Waiting for the voles

He got one!

Even though it was much closer to come to our house through the woods, Jack had an odd habit of walking all the way down his driveway and crossing over to ours where they met and then sauntering up our gravel driveway.  On warm days he loved to roll in the cool gravel and cover himself with the grey dust.  One day he spotted a full grown turkey in the shrubbery off the driveway.  His ears perked and he assumed stalking mode, crawling through the bushes to attack the big bird!   It didn't last long. I heard angry turkey sounds and Jack shot out from the hedge looking as ruffled as I have ever seen him. No more turkeys for him.

Jack looking in on Angel  Lily, Sweetpea and Tabitha.
Our kitties got very excited whenever Jack was visiting our yard.  The males would growl and fluff themselves up through the screen door but they didn't faze Jack.  I had a small catnip toy I gave to Jack whenever he came to the front or back door.  He would sit on the railing in front and look in the window if we hadn't seen him come.  In the back, we could see him through the screen door.  I still keep hoping I will see his sweet face looking in at me.

At the back door.

With his nip toy.

Asking me to come out and play.

As the air got cooler, Jack would sit on the dark colored roof of my car and soak up the sun, surveying his kingdom.  I miss seeing his diminutive muddy paw prints on the hood and roof of our cars or his footprints in the snow of our driveway.   If I had been outside with Jack and was heading to the door to go back inside,  he would hiss and pummel my feet with his front  paws as if to say "Hey don't go!"

Jack's prints int he snow as he came up the driveway.

Sitting on my car
I didn't see much of him during summers.  When his family was home, he was with them. One winter we had a good amount of snow and Jack's human dad walked with his kids across the street to sled down the hill.   Right behind them, Jack was tagging along like a dog - they hadn't seen him.  When they noticed he was following them, they sent him back up his driveway to be out of harms way.  He didn't look happy but he went.

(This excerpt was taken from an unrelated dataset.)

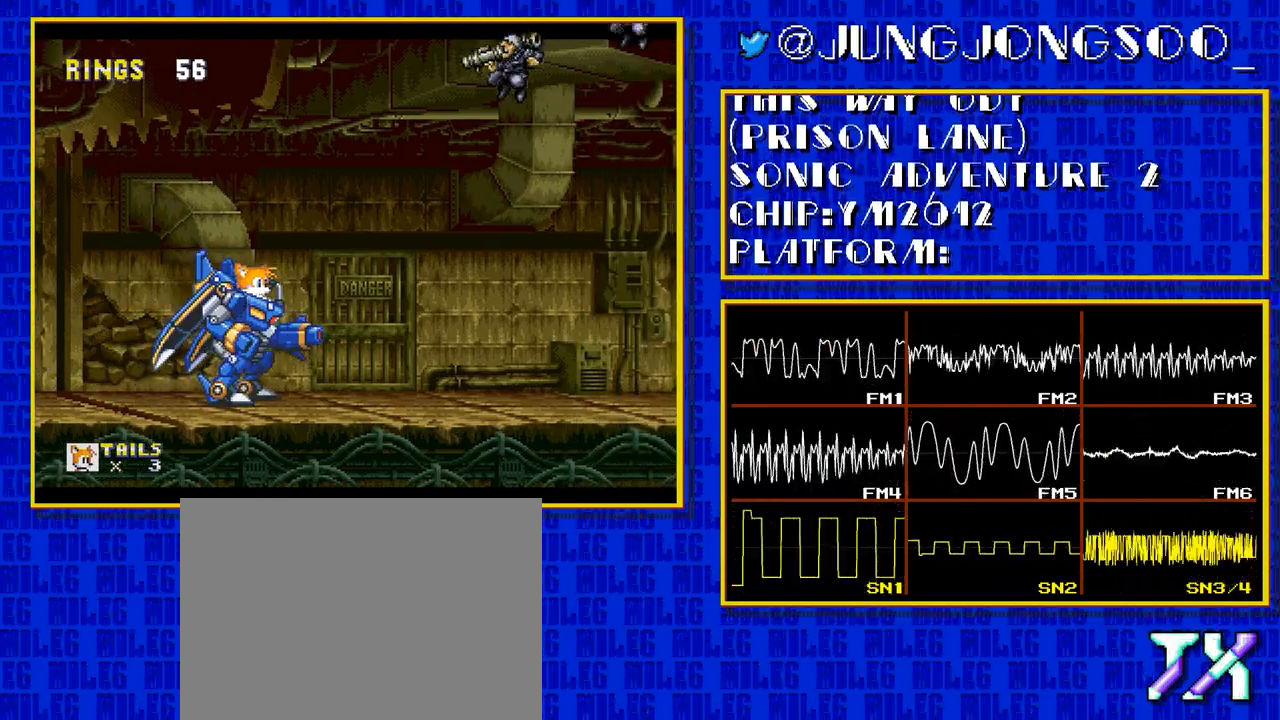
{"buttons": [], "events": []}
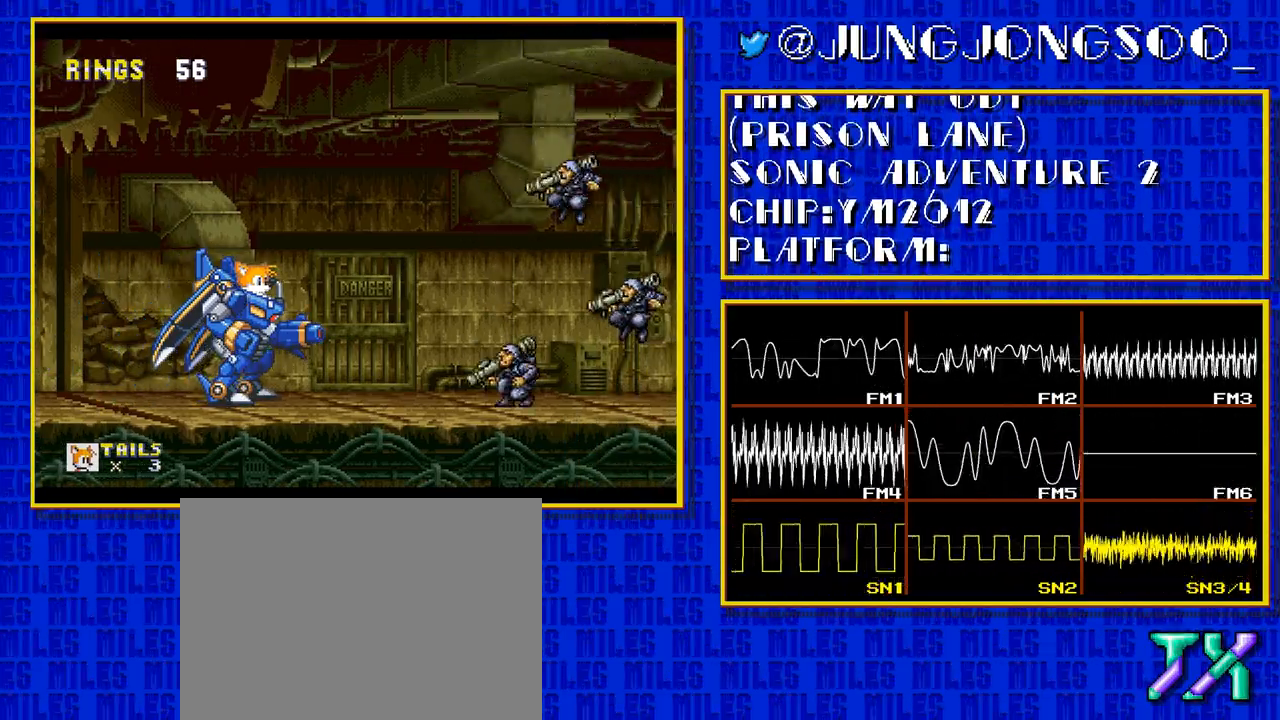
{"buttons": [], "events": []}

We will miss so many things about this pint-sized cat with the huge personality.  I am guessing he was only about six years old when he disappeared.  Way too young. But as a friend told me, "Jack got to live just the way he needed and wanted.  He had the best of both worlds! All the care and love and shelter from people, but the minute he walked off his property he was his own master; the dominant tiger, staking out his territory...what a blessing to live life the way you choose."  Jack, as a cat, did swagger through a fun, exciting, adventure filled life. I often feel his spirit with me as I hike his woods.  Fly free sweet boy.  We will always remember you.